Namun menurut Eko angka tersebut lebih rendah dibandingkan dengan perputaran uang selama momentum Lebaran tahun lalu yang mencapai Rp 153 triliun.
Ia menjelaskan, dalam konteks siklus ekonomi secara triwulan, di mana terdapat momentum Lebaran, di situlah periode pertumbuhan ekonomi tertinggi. Ia juga memprediksi pertumbuhan ekonomi pada periode Lebaran tahun ini akan melambat dibandingkan 2023 lalu.
"Kemungkinan ini hanya 5% jangan terlalu berharap lebih, dan lebih rendah dari tahun lalu yang mencapai 5,17%," kata Eko memaparkan.
Peran Pemerintah
Di sisi lain stimulan yang diberikan oleh pemerintah diharapkan dapat turut mendongkrak pertumbuhan ekonomi pada triwulan I-2024. Salah satunya melalui pencairan tunjangan hari raya (THR) kepada aparatur sipil negara (ASN).
Eko Listyanto juga mendorong pemerintah untuk mengawal kebijakan THR bagi para pekerja di sektor swasta. Menurut Eko, pemberian THR kepada para pekerja sektor swasta akan menimbulkan dampak ekonomi yang lebih signifikan dibandingkan dengan pegawai pemerintah.
Hal tersebut merujuk pada 57 juta pekerja formal sektor swasta. Sedangkan pegawai sektor pemerintah sendiri kurang 10% dari total pekerja formal.
Pemerintah telah menerbitkan Peraturan Pemerintah (PP) Nomor 14 Tahun 2024 tentang Pemberian THR dan Gaji Ketiga Belas kepada Aparatur Negara, Pensiunan, Penerima Pensiun, dan Penerima Tunjangan 2024.
Salah satu poin yang tertuang dalam beleid tersebut yakni kepastian besaran THR yang akan diterima oleh PNS. Selain itu, dijelaskan pula besaran THR yang akan diberikan sesuai dengan jabatan dan instansi PNS itu bekerja.
Selain itu Eko juga menjelaskan pemerintah dapat melakukan intervensi harga bahan pokok yang kini meningkat dengan melakukan operasi pasar. Hal ini menurut Eko untuk menghindari kenaikan harga bahan pokok yang lebih lanjut.
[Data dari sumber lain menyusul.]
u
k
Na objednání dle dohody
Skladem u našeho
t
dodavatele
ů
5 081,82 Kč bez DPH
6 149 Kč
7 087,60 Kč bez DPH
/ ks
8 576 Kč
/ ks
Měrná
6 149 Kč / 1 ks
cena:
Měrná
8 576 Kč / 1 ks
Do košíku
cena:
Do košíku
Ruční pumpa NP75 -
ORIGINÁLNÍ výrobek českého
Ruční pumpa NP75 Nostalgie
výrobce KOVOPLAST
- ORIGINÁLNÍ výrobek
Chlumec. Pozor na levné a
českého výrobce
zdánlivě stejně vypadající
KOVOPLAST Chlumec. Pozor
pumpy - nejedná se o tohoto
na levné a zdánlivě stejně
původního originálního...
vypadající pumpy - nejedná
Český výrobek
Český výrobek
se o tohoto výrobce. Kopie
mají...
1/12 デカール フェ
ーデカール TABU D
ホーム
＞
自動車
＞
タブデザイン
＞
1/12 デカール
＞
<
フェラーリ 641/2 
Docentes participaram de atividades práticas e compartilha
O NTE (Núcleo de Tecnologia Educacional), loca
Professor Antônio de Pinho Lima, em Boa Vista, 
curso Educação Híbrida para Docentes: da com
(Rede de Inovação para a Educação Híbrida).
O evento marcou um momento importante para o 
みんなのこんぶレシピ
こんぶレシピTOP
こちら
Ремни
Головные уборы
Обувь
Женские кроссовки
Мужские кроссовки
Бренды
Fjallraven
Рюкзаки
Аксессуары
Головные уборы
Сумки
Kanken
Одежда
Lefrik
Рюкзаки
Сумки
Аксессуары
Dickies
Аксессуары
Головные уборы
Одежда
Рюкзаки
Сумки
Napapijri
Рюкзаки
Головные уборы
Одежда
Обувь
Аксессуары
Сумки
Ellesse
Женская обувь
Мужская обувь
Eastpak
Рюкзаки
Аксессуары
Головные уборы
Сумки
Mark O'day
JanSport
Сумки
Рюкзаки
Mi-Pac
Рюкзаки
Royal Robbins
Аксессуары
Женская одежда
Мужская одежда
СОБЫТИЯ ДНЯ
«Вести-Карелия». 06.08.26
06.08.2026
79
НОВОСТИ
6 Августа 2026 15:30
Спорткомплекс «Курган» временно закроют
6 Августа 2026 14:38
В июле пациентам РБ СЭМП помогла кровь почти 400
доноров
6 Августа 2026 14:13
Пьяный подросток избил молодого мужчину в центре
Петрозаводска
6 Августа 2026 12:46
Namun Eko mengimbau pemerintah untuk spesifik melakukan operasi pasar pada momen dan titik krusial. Di antaranya pada H-7, H-3 dan H-3 jelang lebaran yang mana merupakan puncak masyarakat akan berbelanja.
Keterangan Foto:
Momentum mudik hingga lebaran tahun 2024 ini ditaksir akan memberikan kontribusi hingga Rp 100 triliun terhadap perekonomian nasional. Foto: Freepik.